- Opening Delimiter -

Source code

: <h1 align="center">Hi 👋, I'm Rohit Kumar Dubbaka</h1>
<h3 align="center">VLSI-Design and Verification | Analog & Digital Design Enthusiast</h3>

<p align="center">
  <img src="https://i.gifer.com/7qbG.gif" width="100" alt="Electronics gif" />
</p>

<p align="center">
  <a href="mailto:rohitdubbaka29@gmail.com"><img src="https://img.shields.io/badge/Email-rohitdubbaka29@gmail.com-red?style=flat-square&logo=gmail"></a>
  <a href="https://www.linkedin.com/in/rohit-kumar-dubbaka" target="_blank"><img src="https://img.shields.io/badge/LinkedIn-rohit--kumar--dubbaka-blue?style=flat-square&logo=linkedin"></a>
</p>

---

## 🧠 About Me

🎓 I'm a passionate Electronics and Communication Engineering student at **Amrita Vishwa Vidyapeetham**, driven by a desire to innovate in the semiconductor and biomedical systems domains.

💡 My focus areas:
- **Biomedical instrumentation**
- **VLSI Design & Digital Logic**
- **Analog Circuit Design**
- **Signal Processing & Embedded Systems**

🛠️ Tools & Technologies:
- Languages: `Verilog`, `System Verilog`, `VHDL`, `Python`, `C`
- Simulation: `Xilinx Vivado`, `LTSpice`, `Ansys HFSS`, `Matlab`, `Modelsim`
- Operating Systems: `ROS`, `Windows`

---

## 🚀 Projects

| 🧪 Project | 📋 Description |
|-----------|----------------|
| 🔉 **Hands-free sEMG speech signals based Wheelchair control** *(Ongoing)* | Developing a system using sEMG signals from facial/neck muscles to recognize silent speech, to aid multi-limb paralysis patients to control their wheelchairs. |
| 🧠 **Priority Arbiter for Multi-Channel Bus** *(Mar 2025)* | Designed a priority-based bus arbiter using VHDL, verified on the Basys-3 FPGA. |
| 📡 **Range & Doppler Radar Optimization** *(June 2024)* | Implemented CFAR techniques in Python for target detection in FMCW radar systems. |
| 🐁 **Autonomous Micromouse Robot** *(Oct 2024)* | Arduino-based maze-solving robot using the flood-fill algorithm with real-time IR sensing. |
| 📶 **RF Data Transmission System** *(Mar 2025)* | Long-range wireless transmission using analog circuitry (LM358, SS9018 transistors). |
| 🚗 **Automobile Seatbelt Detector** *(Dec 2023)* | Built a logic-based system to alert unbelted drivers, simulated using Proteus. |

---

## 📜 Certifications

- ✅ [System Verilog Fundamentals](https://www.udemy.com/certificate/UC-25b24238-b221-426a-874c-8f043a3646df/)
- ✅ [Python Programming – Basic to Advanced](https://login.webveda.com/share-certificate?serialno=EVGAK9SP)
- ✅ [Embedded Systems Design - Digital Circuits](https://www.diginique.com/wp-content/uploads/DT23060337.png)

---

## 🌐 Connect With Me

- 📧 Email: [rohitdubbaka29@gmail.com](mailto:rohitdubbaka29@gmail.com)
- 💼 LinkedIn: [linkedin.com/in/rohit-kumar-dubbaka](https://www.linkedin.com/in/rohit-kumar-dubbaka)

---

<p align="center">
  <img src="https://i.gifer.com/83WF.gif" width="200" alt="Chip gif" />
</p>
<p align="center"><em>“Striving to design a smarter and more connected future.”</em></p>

- Closing Delimiter -

WHAT YOU ARE ASKED TO DO: Using the material above, return every line that holds the string "width".

OUTPUT FOR THIS TASK:
  <img src="https://i.gifer.com/7qbG.gif" width="100" alt="Electronics gif" />
  <img src="https://i.gifer.com/83WF.gif" width="200" alt="Chip gif" />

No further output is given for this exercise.